* Start SOURCE EXTRACT *

Models for grinding HSS Lathe Tools

[mickri]

Holding the tool bits free hand and trying to keep them at the proper angle even with lines on the table doesn't work very well for me. So I use my machinist square as a guide. I found on my delta 1x42 belt sander that the edges of the table are basically square to the platen. I drew a sketch of a 3/8" x 2" HSS tool bit and then added the angles based on Mikey's instructions way back on page 4 of this thread. The side angle is 9.5 degrees and the front angle is 19.5 degrees. I rounded those to 10 and 20 degrees respectively. Easier to set the square. To grind the side I set my machinist square to 80 degrees. Here is the set up.



For the front I set the square to 70 degrees.



And for the rakes it is back to 80 degrees.



This works really well for me. Thought that I would pass it on.

 

[john.oliver35]

I'm too clumsy when grinding, so I cut some pieces of plywood at various sharpening angles and use them to press against the tool. The 30 degree one works great for threading tools!

 

[mikey]

You do what you gotta' do to make it work for you - glad you guys are sorting it out. I tend to just grind by eyeball. Having ground so many tools, I sort of know what each tool needs to look like. The shape of the tool is not too critical as long as it is strong enough and allows you to access the parts of the work you need to reach. What IS critical are the tool angles, the relief and rake angles. Those need to be understood and ground intentionally. That way, if the tool does not do what you want it to do then you can change it until it does.

* End SOURCE EXTRACT *
* Start STORED DATA *

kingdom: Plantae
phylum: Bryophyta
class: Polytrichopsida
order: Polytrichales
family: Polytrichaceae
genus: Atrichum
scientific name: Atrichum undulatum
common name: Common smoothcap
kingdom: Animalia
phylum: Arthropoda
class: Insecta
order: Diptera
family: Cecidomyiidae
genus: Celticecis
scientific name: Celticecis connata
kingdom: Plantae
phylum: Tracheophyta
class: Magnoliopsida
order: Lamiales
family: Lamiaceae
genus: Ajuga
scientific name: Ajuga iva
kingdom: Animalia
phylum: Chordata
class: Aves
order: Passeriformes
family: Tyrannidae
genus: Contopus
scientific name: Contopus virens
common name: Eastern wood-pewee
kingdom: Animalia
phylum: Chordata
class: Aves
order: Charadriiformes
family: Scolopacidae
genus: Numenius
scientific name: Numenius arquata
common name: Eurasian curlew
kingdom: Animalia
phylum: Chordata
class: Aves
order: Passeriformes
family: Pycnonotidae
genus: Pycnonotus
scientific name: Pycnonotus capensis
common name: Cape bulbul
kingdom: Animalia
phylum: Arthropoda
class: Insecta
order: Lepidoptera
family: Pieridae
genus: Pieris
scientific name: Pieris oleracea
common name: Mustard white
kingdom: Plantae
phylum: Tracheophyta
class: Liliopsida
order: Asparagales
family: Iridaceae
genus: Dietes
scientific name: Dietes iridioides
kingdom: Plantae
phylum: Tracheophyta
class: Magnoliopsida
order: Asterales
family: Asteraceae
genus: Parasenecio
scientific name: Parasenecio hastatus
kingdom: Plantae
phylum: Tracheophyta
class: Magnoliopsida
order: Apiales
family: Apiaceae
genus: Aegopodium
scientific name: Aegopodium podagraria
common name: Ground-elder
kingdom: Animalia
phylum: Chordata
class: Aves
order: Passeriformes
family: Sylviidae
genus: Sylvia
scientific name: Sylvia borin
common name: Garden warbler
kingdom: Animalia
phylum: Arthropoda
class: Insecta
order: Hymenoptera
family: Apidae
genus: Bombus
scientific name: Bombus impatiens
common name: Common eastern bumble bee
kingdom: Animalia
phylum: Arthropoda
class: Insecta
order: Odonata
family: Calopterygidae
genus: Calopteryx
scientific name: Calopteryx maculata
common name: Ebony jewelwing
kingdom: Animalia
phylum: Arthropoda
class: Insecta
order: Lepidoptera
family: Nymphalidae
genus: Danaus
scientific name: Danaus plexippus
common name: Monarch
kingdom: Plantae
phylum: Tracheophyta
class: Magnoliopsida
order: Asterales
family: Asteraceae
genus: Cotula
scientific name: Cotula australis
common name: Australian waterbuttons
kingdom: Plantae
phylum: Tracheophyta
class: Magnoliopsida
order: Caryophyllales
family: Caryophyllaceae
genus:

* End STORED DATA *

TASK BRIEF
Reproduce, without any change, the passage of the forum thread on grinding lathe tools above that opens with the words containing "Holding the tool" and closes with "pass it on.".

TASK RESPONSE
Holding the tool bits free hand and trying to keep them at the proper angle even with lines on the table doesn't work very well for me. So I use my machinist square as a guide. I found on my delta 1x42 belt sander that the edges of the table are basically square to the platen. I drew a sketch of a 3/8" x 2" HSS tool bit and then added the angles based on Mikey's instructions way back on page 4 of this thread. The side angle is 9.5 degrees and the front angle is 19.5 degrees. I rounded those to 10 and 20 degrees respectively. Easier to set the square. To grind the side I set my machinist square to 80 degrees. Here is the set up.



For the front I set the square to 70 degrees.



And for the rakes it is back to 80 degrees.



This works really well for me. Thought that I would pass it on.